For this, BKE_object_data_is_in_editmode had to be modified to
take a pointer to the object. This affects two places: the outliner
and the dependency graph. For the former place, the object pointer
is readily available, and we can use it. For the latter, the object
pointer is not available, however since it is used to update edit
mode pointers, and since Curves do not have such data, we can
safely pass null to the function here.

This also includes a fix for missing updates when switching
to sculpt mode. Without it, the viewport is not properly
updated and edit data is still drawn until we start a stroke.
This can be observed by applying D14262 and doing the mode
switch. It will be committed separately, but included here
for ease of testing just in case.

Kévin Dietrich (kevindietrich) retitled this revision from Curves: use a flag to detect edit mode to Curves: fix edit mode detection.Apr 5 2022, 6:08 PM
Kévin Dietrich (kevindietrich) edited the summary of this revision. (Show Details)

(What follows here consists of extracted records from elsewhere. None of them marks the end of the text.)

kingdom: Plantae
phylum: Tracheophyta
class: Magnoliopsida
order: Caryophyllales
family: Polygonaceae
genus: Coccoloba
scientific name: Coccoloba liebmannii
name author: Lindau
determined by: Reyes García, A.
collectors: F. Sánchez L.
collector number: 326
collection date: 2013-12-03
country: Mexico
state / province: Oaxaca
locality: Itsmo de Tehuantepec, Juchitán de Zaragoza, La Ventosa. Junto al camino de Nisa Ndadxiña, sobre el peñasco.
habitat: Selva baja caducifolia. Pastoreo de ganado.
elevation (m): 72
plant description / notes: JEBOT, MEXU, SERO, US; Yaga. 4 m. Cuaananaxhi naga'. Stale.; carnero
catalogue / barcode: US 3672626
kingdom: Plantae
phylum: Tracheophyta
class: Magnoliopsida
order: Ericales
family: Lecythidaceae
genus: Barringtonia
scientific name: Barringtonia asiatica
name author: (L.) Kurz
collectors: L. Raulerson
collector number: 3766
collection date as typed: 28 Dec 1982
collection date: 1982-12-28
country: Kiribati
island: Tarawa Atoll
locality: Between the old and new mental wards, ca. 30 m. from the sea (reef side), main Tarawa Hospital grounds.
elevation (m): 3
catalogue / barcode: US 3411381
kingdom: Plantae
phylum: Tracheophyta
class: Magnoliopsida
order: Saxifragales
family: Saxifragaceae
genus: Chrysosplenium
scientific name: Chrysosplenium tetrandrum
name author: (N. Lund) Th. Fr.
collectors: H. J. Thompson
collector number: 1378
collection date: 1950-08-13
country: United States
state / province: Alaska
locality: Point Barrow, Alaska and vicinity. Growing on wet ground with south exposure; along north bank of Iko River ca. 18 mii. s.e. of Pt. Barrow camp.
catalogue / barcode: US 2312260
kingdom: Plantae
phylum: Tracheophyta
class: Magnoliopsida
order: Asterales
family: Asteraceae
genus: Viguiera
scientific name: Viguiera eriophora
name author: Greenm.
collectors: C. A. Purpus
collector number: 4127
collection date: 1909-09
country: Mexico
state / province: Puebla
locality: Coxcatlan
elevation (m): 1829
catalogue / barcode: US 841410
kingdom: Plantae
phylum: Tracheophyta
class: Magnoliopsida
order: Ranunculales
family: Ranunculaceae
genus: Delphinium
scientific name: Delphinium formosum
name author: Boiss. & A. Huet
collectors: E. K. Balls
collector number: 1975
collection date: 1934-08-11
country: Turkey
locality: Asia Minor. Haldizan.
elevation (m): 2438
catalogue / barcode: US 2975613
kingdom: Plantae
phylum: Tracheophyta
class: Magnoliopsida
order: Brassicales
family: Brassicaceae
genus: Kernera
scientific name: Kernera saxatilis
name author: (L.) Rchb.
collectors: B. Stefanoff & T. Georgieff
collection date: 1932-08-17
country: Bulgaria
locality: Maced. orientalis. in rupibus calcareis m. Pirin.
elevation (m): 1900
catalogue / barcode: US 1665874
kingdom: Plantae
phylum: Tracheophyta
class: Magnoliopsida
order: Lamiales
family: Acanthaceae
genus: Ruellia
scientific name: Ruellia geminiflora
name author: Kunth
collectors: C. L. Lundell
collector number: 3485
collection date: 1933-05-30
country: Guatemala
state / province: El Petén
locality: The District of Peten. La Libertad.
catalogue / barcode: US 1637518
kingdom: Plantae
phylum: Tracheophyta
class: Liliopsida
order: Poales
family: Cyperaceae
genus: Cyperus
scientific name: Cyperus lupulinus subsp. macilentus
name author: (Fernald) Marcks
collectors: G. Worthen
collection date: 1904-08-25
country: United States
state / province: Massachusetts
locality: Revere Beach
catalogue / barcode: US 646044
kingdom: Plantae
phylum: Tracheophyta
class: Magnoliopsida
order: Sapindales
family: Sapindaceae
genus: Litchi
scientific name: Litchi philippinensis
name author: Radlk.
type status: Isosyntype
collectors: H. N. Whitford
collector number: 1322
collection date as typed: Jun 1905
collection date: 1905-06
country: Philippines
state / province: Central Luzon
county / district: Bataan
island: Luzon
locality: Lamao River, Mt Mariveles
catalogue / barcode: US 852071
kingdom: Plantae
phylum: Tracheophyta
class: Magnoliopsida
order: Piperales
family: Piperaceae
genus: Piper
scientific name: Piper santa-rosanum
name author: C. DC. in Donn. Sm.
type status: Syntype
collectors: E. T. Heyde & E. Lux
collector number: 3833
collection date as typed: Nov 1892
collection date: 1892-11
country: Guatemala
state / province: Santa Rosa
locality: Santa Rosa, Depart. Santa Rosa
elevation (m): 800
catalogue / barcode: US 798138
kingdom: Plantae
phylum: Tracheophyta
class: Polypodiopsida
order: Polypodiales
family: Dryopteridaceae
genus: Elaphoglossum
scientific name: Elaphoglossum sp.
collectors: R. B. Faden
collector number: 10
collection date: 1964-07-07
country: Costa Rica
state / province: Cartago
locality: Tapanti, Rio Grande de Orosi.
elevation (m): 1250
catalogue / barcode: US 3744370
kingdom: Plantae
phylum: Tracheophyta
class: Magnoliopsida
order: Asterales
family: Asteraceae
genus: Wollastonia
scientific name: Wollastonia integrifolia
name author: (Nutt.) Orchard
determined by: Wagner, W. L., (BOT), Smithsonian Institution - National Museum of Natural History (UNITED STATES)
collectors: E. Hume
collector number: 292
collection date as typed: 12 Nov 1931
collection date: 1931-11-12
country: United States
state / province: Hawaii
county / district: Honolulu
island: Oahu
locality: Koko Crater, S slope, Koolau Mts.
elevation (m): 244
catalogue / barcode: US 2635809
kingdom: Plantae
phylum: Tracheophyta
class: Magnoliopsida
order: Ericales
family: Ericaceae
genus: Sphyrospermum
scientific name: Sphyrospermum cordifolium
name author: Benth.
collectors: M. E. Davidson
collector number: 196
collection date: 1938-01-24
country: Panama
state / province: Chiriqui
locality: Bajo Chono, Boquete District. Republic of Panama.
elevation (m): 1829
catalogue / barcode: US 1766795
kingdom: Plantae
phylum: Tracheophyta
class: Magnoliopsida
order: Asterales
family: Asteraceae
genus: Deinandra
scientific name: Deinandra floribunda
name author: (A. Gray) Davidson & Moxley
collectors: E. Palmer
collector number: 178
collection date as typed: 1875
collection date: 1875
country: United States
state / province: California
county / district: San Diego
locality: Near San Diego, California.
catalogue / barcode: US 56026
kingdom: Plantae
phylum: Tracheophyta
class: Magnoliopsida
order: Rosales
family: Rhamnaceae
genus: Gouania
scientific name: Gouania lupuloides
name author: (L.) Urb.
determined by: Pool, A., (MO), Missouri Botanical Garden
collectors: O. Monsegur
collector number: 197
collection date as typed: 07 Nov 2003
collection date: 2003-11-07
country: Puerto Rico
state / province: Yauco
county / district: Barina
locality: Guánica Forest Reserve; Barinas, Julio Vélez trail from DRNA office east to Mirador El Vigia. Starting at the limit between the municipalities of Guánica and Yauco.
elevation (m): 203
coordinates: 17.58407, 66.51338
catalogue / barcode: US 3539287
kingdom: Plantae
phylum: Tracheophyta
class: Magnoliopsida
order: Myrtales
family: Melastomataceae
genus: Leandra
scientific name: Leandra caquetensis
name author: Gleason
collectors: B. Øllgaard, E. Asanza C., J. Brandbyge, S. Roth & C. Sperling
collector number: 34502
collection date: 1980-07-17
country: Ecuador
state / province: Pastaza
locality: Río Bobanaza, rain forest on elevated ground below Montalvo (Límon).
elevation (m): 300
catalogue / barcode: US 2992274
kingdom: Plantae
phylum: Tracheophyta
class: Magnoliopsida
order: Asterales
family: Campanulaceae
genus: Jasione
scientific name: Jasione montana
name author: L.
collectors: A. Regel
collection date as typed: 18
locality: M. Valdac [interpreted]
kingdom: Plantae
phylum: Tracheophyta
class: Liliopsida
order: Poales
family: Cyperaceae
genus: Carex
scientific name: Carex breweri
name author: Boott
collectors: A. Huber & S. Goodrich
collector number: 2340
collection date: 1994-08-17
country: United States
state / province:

Thanks for looking into that! I like that there is a single source of truth now. I do wonder BKE_object_data_is_in_editmode even makes sense now, since one object being in edit mode doesn't mean other users of the same data are also in edit mode anymore. But I don't have a strong opinion either way.

source/blender/editors/sculpt_paint/curves_sculpt_ops.cc
665–666 ↗(On Diff #50123)

It seems like it would be better add a redraw for the mode change without reevaluating the modifier stack (which I think ID_RECALC_COPY_ON_WRITE does).
I don't know which flag to use in that case. Or maybe just the notifier is enough?

This revision is now accepted and ready to land.Apr 5 2022, 6:38 PM
source/blender/editors/sculpt_paint/curves_sculpt_ops.cc
665–666 ↗(On Diff #50123)

Using just the notifier does not work. We need to carry over the new mode, ID_RECALC_COPY_ON_WRITE is the only one I knew that gets that done, maybe there is a different way?

source/blender/editors/sculpt_paint/curves_sculpt_ops.cc
665–666 ↗(On Diff #50123)

I'm not aware of any. The comment makes the purpose clear enough for now I think, we can change this later if it becomes a problem.

This revision was automatically updated to reflect the committed changes.